Weblogs: Web Accessibility

Accessibility In Trouble 6: Misrepresentation

Wednesday, October 25, 2006

The web accessibility community is in deep trouble. Its a train-wreck waiting to happen. Unfortunately when the collision eventually happens, disabled people lose out. Its time to get web accessibility back on track. Take it back from the zealots with their own private agendas and grudges. (This is part of my series on Accessibility in Trouble).

Web accessibility is about making adjustments to your websites so that disabled people are not unreasonably prevented from accessing your content. Its effectively a statement upholding the civil rights of disabled people, and recognising the importance of their continued participation in an online society.

As businesses move more and more of their core services and offerings online, it's essential that disabled people can access and use these online services.

Our path to accessibility is either one of two: we either follow the W3C guidelines in the development of websites, and adapt it to today's technological conditions and audience; or we fully test every core aspect of the website with a group of people with a full range of disabilities. Some websites do both.

Uncomfortable truth

Every now and then I hold workshops on Web standards and accessibility for Web developers, and as soon as I mention the word "disability", people tend to start inspecting their finger nails very carefully or look uncomfortable. I find that talking about accessibility for everyone, disabled or not, makes people relax a little and start listening.

This is a surprise - an admission that people find the topic of disabled people uncomfortable. So, instead of telling it like it is, this 'evangelist' has decided to redefine accessibility into something a prospective client (or audience) will find palatable.

Playing to audience whims does not bolster the credibility of universality, nor tackles the vital need for web accessibility.

Pitching for business

We, as accessibility proponents and Web developers, have to somehow "sell" the concept of accessibility to our clients and employers. That can be relatively easy for government sites, where legislation often prohibits discrimination, but it is often a real challenge for commercial sites. What is the ROI of accessibility? How does it affect our bottom line? How will it help our next quarterly report?

In cases like these, pleading on behalf of an anonymous group of "people with disabilities" can be like talking to a brick wall. It's not that the clients are callous or cruel; they simply balance the perceived cost of accessibility against the expected increase in revenue. If the scales tip the wrong way, they're willing to write off the "disabled" group as an acceptable loss. Money talks.

With what seems to be a straight face, and an appeal to reason, it seems the definition of accessibility (from a universality evangelist) is whatever answer the potential client wants to hear. This sort of misselling is rife in the greasy-palmed commission-reliant sectors of businesses, but I'm shocked to hear it coming from a supposedly reputable web accessibility evangelist.

And, what's more galling, this is used to demonstrate that accessibility is universality!

How Johansson sells to his clients is his business.
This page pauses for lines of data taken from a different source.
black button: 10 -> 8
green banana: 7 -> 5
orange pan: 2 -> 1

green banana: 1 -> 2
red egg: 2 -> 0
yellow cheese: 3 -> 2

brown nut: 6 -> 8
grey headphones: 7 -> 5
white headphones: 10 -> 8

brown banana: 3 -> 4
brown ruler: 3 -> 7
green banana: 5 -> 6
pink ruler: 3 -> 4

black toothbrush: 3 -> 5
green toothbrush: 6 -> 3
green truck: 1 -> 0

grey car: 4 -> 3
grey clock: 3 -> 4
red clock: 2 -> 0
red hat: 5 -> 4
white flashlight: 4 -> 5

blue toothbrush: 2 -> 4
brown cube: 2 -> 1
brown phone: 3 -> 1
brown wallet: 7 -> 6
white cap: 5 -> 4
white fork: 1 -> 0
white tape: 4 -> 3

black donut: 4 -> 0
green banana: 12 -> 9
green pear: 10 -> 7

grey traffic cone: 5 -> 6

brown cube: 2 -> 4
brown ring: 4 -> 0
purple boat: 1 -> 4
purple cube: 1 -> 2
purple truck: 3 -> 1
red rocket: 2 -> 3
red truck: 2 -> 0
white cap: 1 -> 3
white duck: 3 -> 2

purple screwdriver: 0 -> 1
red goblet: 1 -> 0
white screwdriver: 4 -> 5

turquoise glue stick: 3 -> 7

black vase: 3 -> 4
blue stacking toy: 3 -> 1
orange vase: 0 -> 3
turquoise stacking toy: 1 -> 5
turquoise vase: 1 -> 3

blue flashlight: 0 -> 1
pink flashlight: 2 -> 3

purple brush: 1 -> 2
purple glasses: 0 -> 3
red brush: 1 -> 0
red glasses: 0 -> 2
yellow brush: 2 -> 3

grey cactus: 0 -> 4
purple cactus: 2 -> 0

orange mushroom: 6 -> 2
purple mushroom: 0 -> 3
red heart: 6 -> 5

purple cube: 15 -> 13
The promises and claims he makes as part of getting a contract is his business. But publicly promoting this as a way to strive for web accessibility is certainly not right, nor justifiable.

Confirmation of an agenda

I'm shocked, but not surprised. I recognised that there are private agendas behind universality. I'm shocked at the person behind the admission - the web's very own blogger darling, Roger Johansson (backed by the accessibility "evangelist" Tommy Olsson).

I know that misselling, over-hyped sales pitches and overblown promises seem to be the norm in web design circles, perhaps Roger thinks he has to stoop to that level to get clients - using "accessibility" as a unique selling point. Sell them features that sound like what clients want, and use that as a basis to increase profit margins? (Why else sell accessibility as a feature when we know full well that it can be done as part of a normal web standards development process with minimal increase in cost?)

Accessibility charlatan

Either way, it's a slap in the face for the rights of disabled people. Their rights are being pushed aside because its not palatable to Johansson's clients. The ends do not justify the means. We have enough problems with accessibility charlatans - Johannson being its newest member.

As an "approved" way of encouraging web accessibility, it is littered with deceit, disrespect and dishonesty. Its unethical and not conducive to protecting the rights of others. I know I won't be able sleep well at night standing by such strategies - even in silent disagreement. It goes against the very fabric of being a respectful society.

Web accessibility, protecting the civil rights of disabled people to participate online, is being devalued by web accessibility "experts" and "evangelists" out to raise their own profiles, and justify their expenses.